Sérgio Fernandes, fundador da Digital Nomads Portugal, reforça esta ideia e defende que “as empresas têm muito a aprender com este novo estilo de vida e de trabalho, pois ao darem uma ‘pequena liberdade’ aos colaboradores, para que estes possam trabalhar fora do escritório, e possam evitar as filas de trânsito, poderem ir buscar os filhos à escola e terem tempo de qualidade com eles, conseguem que os seus trabalhadores fiquem mais ‘fidelizados’, estejam mais felizes e produzam mais. No meu caso, existem dias em que trabalho dez horas e sinceramente nem dou por isso. Posso trabalhar umas horas depois do jantar, mas já tive todo o dia para fazer um conjunto de coisas que me dão prazer e que seria totalmente impossível fazer se estivesse num escritório.”
Na sua opinião, terão que ser os gestores a adaptarem-se, já que “para os gestores este tipo de trabalhadores podem ser um verdadeiro ‘problema’. Terá que haver uma cultura de nomadismo digital e trabalho remoto dentro da própria empresa para que este tipo de vida/trabalho seja aceite com maior facilidade, pois aqui os desafios podem ser inúmeros, desde a comunicação entre o empregador e o empregado, uma boa ligação de internet para trabalhar, o cumprimento de prazos, disponibilidade para uma chamada via Skype, etc. Uma pessoa que se queira iniciar no nomadismo digital tem que ter tudo muito bem preparado antecipadamente (…) O meu conselho para uma pessoa que tem um trabalho tradicional neste momento e que gostava de se tornar um nómada digital é o seguinte: primeiro analisar se o tipo de trabalho permite trabalhar remotamente. Se sim, criar um caso de estudo com benefícios para a entidade patronal (e para a própria pessoa também) e apresentar uma proposta para trabalhar um ou dois dias por semana fora do escritório.
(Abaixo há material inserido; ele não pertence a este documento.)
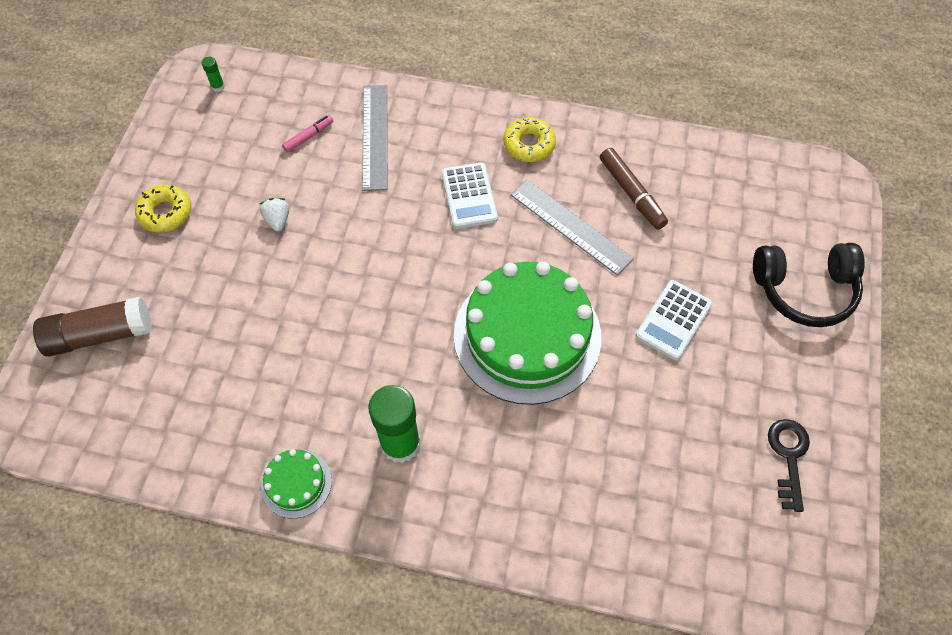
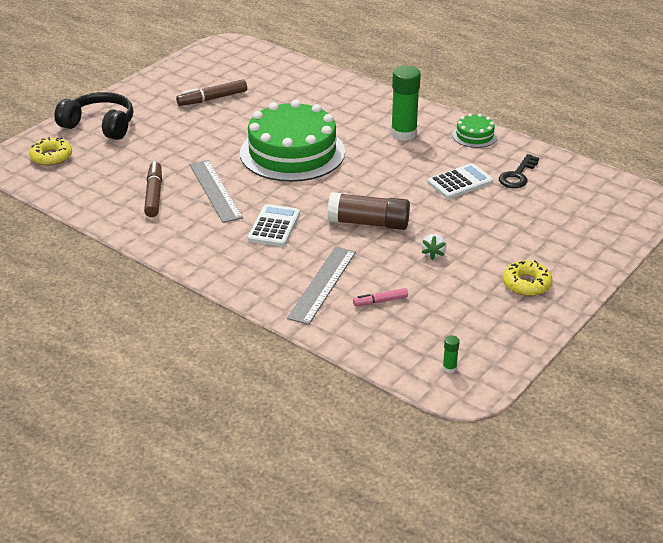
camera: 155 degrees left, 25 degrees down
(100, 335) = (592, 228): brown glue stick -> brown glue stick (368, 223)
(529, 144) = (200, 243): yellow donut -> yellow donut (51, 157)
(673, 320) = (194, 135): white calculator -> white calculator (460, 182)
(715, 416) = (212, 99): none -> brown marker
(788, 456) = (190, 79): black key -> black key (517, 175)

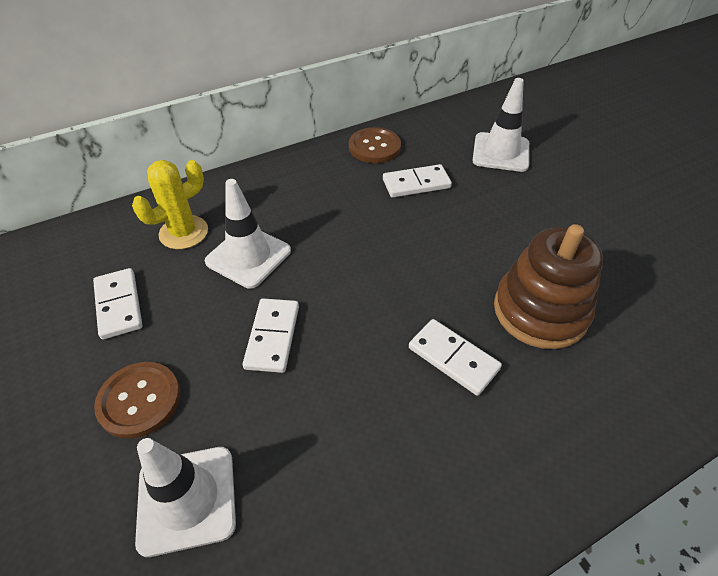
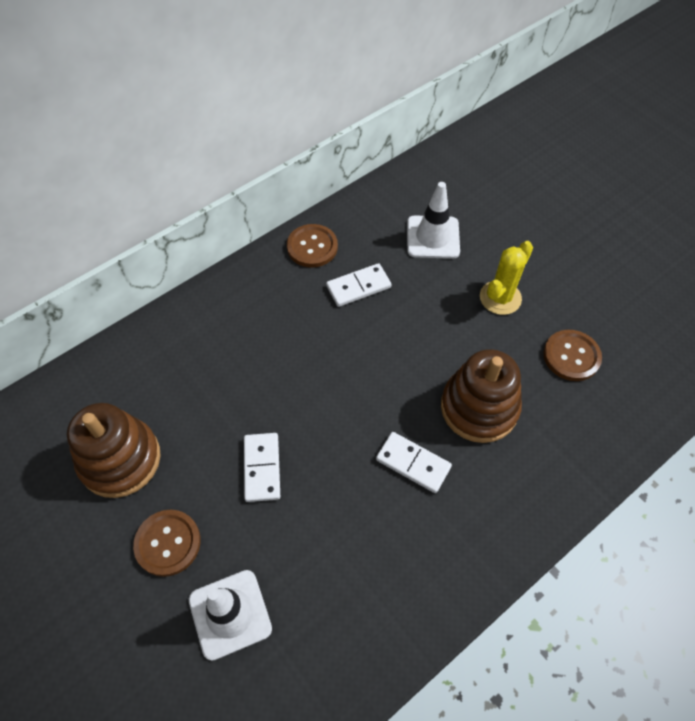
camera: 10 degrees left, 10 degrees up
(119, 305) = (120, 459): white domino -> brown stacking toy
(183, 232) = (154, 375): yellow cactus -> yellow cactus (500, 298)
(248, 256) = (221, 391): white traffic cone -> none
(655, 274) = (571, 356): none -> brown button

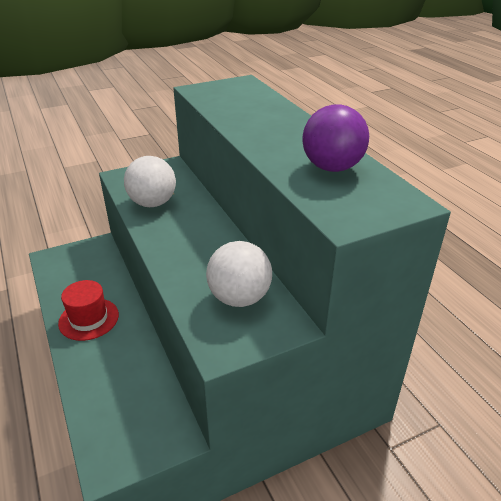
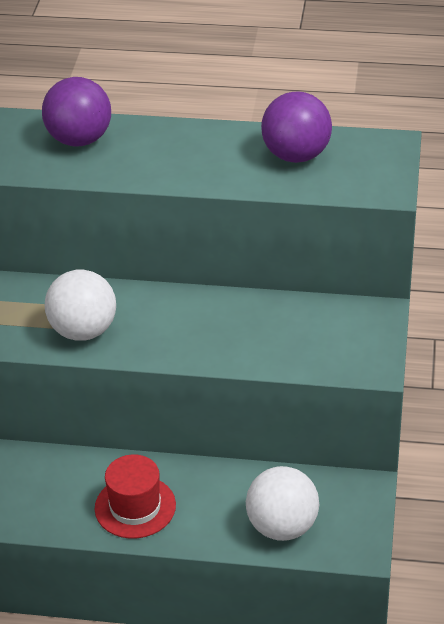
camera: 55 degrees left, 5 degrees up
(239, 298) = (317, 328): white ball -> white ball (282, 527)
(249, 99) = (79, 140): none -> purple ball

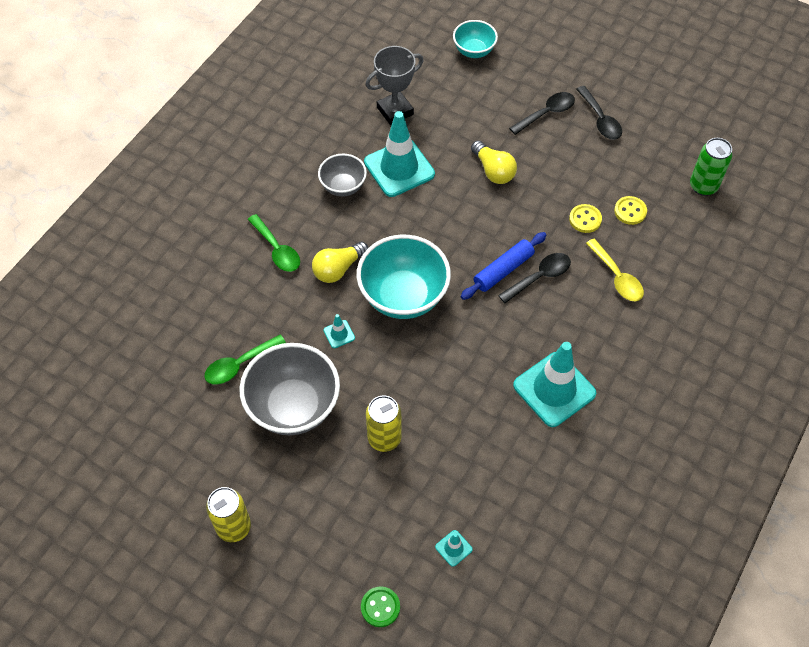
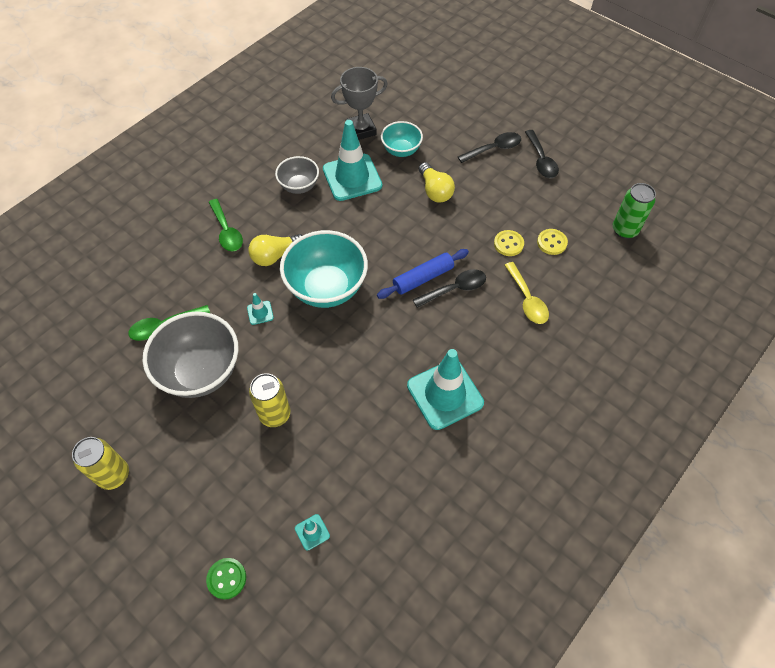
camera: 10 degrees right, 0 degrees up
(474, 51) = (442, 90): turquoise bowl -> turquoise bowl (401, 150)

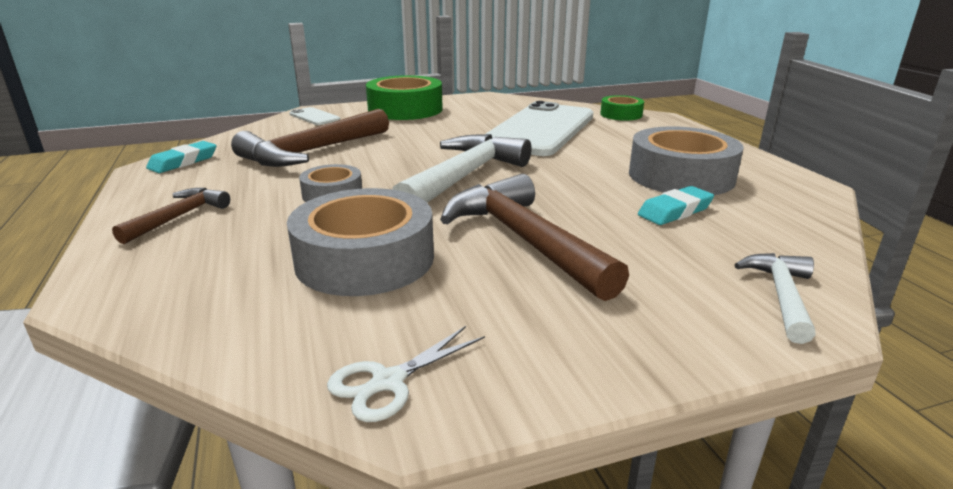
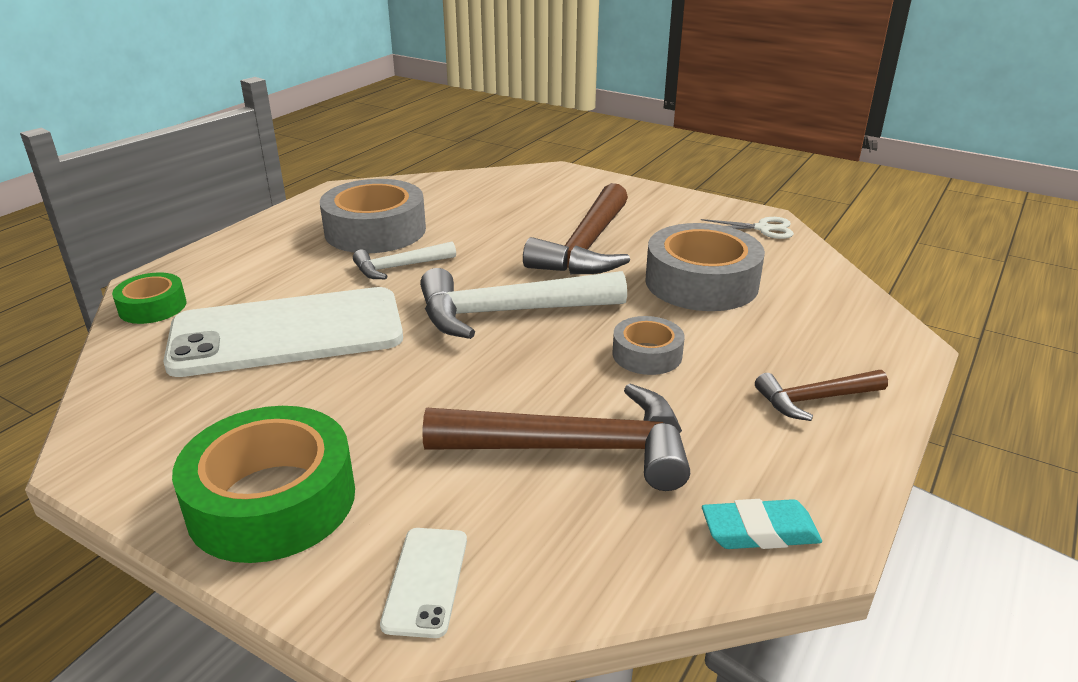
camera: 130 degrees left, 5 degrees up
(675, 211) = (461, 218): turquoise eraser -> none
(781, 296) = (541, 178): white hammer -> white hammer (399, 267)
Se isso for aceite e resultar, é tentar que passe para um full time…Só nesse caso é que se deve analisar a fundo se viajar e trabalhar será uma coisa que a pessoa conseguirá fazer.”
Para ajudar outras pessoas a tomar a decisão de trabalhar remotamente, Sérgio Fernandes colocou em marcha o projeto ‘6 meses na vida de um nómada digital’. O objetivo, revela, é “mostrar como é possível viajar e trabalhar” ao mesmo tempo. A mensagem será transmitida em conferências, eventos, nas redes sociais e encontros de nómadas digitais e empreendedorismo durante os próximos seis meses enquanto viaja pelo mundo.